Peter Covitz, NCI Center for Bioinformatics
Date: Wednesday, February 05
Time: 4:45pm - 5:30pm
Location: California Ballroom A & B
caCORE is a synthesis of open source technologies and bioinformatics workflows that supports data management, access, and semantic standardization for genomic and clinical research. Cancer Bioinformatics Infrastructure Objects (caBIO) provide an integrated UML model with a Java-Bean-based implementation. The NCI Enterprise Vocabulary Services (EVS) provide controlled vocabularies, thesauri, and ontologies that link the diversity of terminology found in the object data. The Cancer Data Standards Repository
(caDSR) provides a metadata management system for NCI research data standards.

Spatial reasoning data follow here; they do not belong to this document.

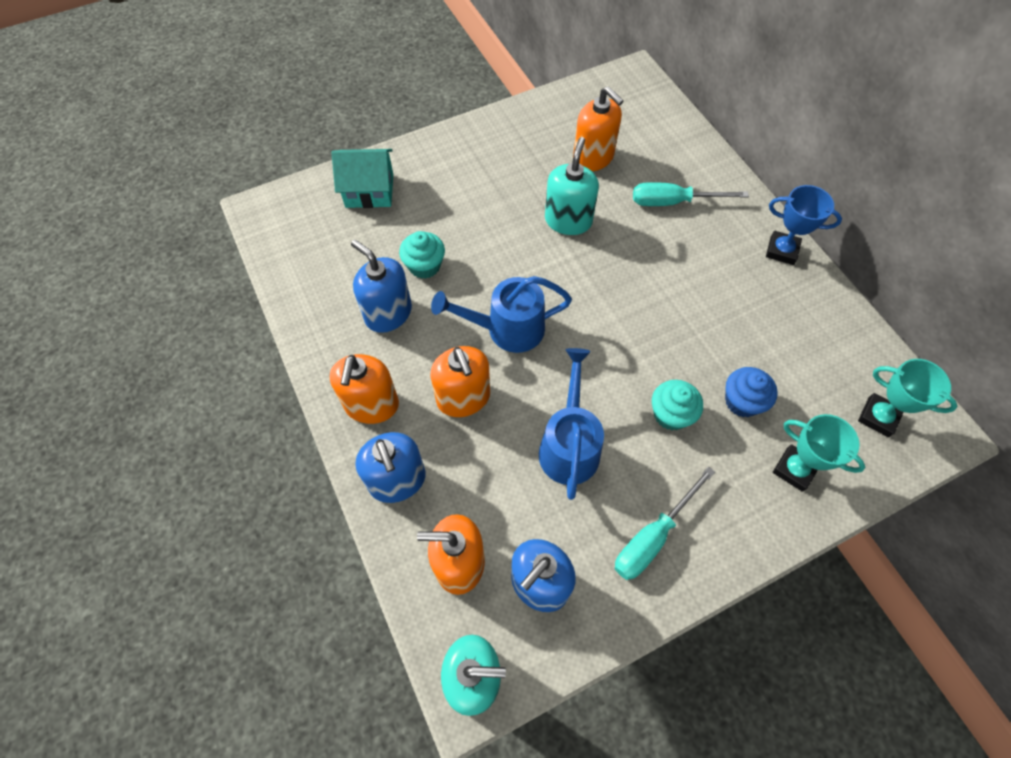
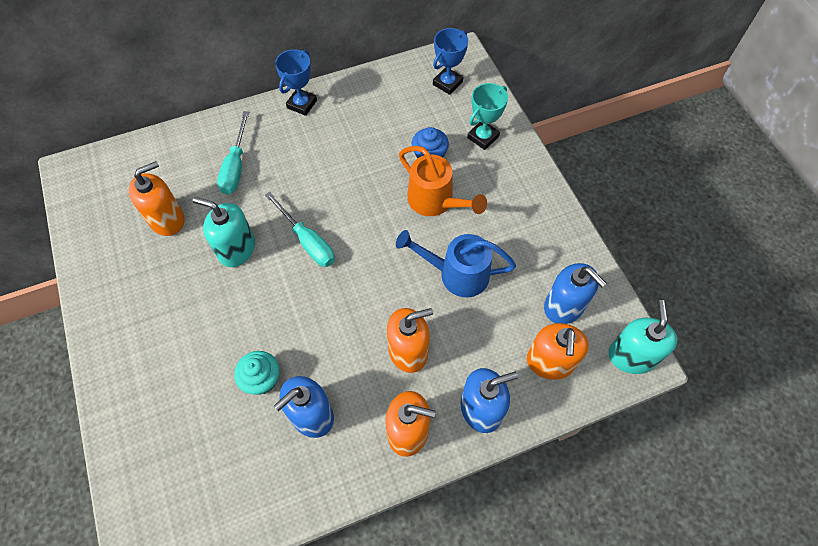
camera: 85 degrees left, 0 degrees up
(369, 190) = (150, 434): turquoise house -> none
(506, 329) = (345, 311): blue watering can -> none
(652, 537) = (529, 229): turquoise screwdriver -> turquoise screwdriver (307, 241)
(671, 414) = (436, 202): turquoise cupcake -> orange watering can
(878, 417) = (447, 83): turquoise trophy -> blue trophy

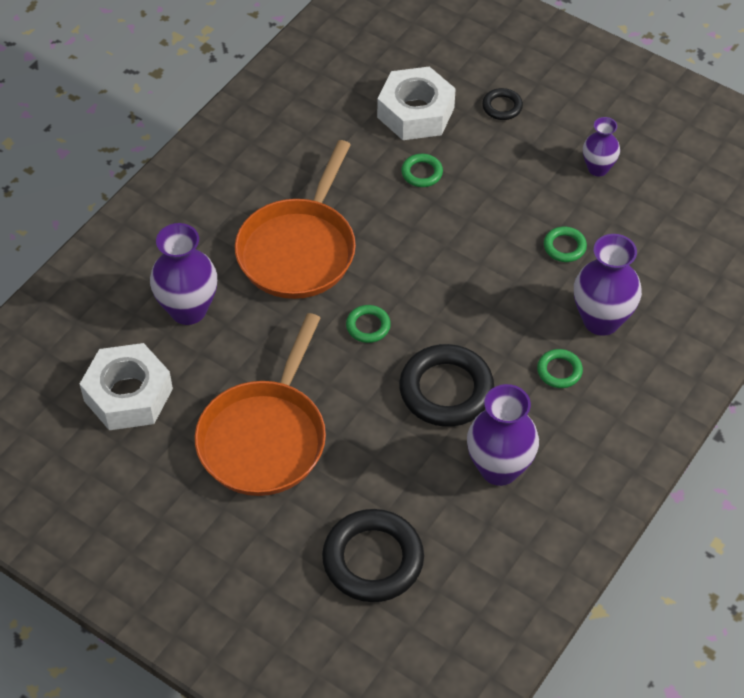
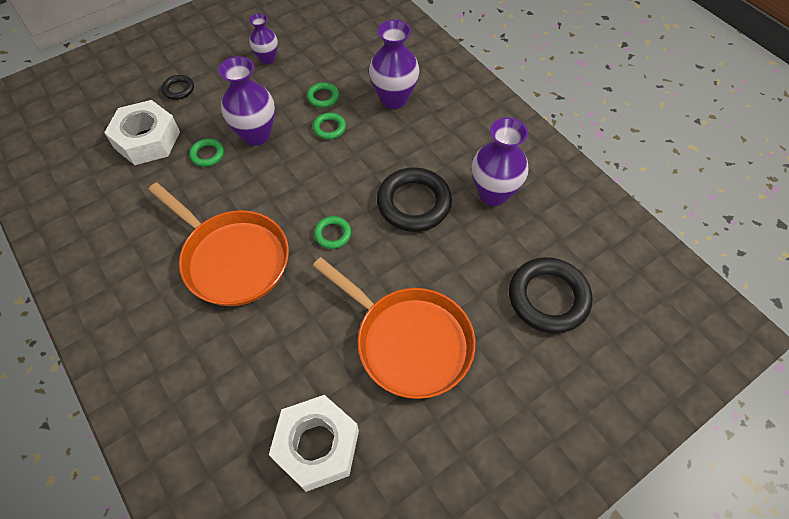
camera: 70 degrees left, 5 degrees up
(188, 310) = (248, 364): purple vase -> purple vase (256, 135)
(559, 371) = (425, 134): green ring -> green ring (329, 128)

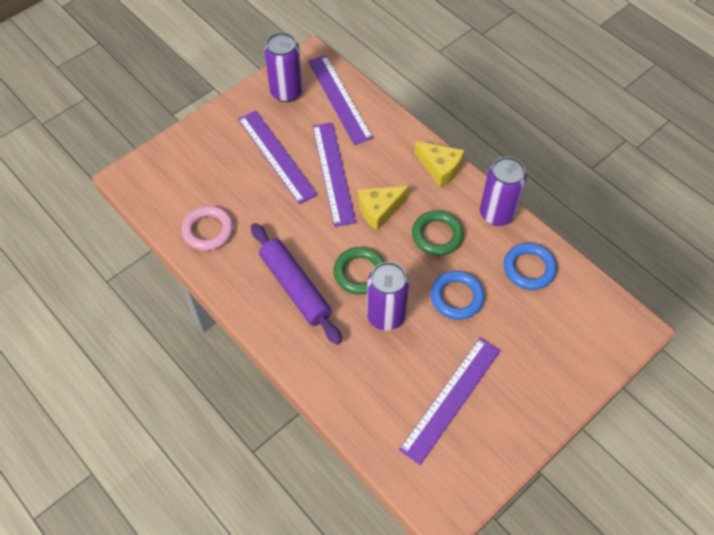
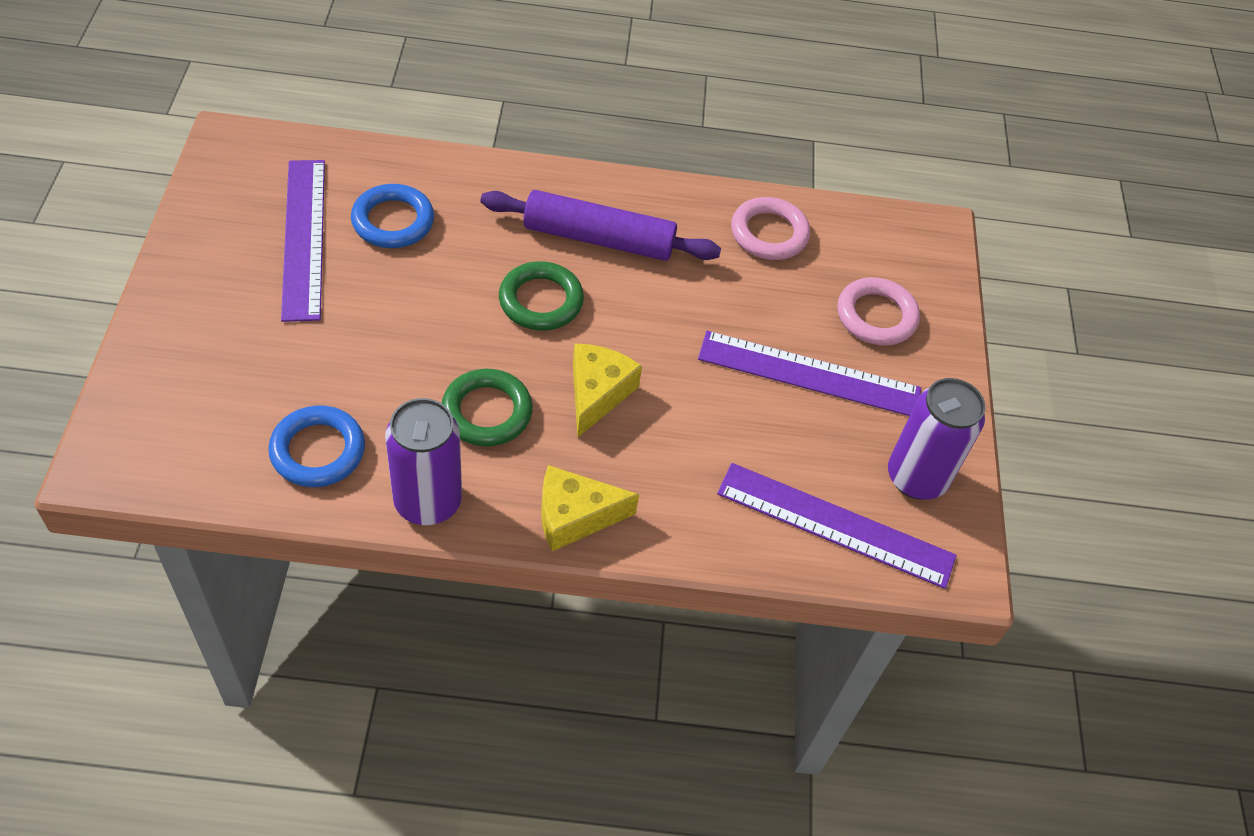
camera: 130 degrees right, 5 degrees down
(213, 159) = (876, 316): none -> pink ring
(333, 173) = (712, 403): purple ruler -> none
(385, 316) = (461, 274): purple can -> none
(456, 297) = (390, 349): blue ring -> blue ring (393, 221)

Together, these technologies offer a broad framework for managing, integrating, accessing, and analyzing a variety of biomedical information. The architecture offers Java, SOAP-XML, and HTTP-XML programming interfaces to cancer research data hosted at the NCI, and will soon support access and presentation of local user data. caCORE is available at ncicb.nci.nih.gov/core.
Covitz discusses his presentation and the future of bioinformatics:
“I think the coolest thing about my presentation is that it shows just how far you can get when you combine modern enterprise software development approaches with open source philosophy. At the NCI Center for Bioinformatics, we host one of the few object-oriented Web service APIs to large bioinformatics data sets. We provide structured programmatic access to our huge cancer research data sets without having to replicate the data locally. Just call our server from your code, and we'll be there.

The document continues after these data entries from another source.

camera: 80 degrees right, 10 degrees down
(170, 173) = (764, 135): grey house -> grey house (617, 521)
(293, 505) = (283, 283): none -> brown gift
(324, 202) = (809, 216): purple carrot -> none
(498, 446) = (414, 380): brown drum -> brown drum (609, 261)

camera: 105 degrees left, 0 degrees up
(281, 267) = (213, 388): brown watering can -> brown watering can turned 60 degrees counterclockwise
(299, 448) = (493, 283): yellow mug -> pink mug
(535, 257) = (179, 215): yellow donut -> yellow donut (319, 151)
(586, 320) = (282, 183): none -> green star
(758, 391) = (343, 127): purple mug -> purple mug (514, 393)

“I hope the presentation will encourage people to make their own data available through a Web services API as well. As a community, we really do need to start coming together on this issue. A thousand Web sites without any common type programmatic access other than screen scraping is an untenable situation that must change.

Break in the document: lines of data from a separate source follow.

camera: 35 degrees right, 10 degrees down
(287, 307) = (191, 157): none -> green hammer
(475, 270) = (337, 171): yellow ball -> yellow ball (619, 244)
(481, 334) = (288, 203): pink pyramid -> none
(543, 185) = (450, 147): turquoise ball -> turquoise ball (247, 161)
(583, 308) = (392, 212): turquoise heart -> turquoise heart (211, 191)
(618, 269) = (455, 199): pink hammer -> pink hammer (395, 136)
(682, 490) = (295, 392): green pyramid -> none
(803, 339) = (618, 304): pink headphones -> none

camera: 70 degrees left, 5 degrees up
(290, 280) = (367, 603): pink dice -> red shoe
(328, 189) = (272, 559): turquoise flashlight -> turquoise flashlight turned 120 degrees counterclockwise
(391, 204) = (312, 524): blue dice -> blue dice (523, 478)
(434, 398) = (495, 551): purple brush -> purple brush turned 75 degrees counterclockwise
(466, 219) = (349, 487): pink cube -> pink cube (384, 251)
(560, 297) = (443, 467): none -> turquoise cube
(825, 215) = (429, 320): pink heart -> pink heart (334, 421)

“What fascinates me about the field is the inherent tension between local and global imperatives: Bioinformaticists must operate close to the sources of the data they work with, and to the scientists who want to ask biological questions of the data, in order to keep their activities relevant. And yet in order to get their work done, they must also integrate large volumes of data collected in far-away places. Further, they are asked to provide their results to the entire world, not just through publication and casual
communication, but with live electronic systems that are expected to be ‘available’ all the time.
“Meeting these expectations is often beyond the means of single individuals, and thus team science is rapidly becoming an operating norm. My prediction (by no means original) is that team science is going to spread from the large genome project type efforts down into the smaller laboratory settings. However, true collaboration does not come naturally to many life scientists, who usually hone their skills on individual lab projects during graduate and post-doctoral training. A contentious cultural shift may be required.”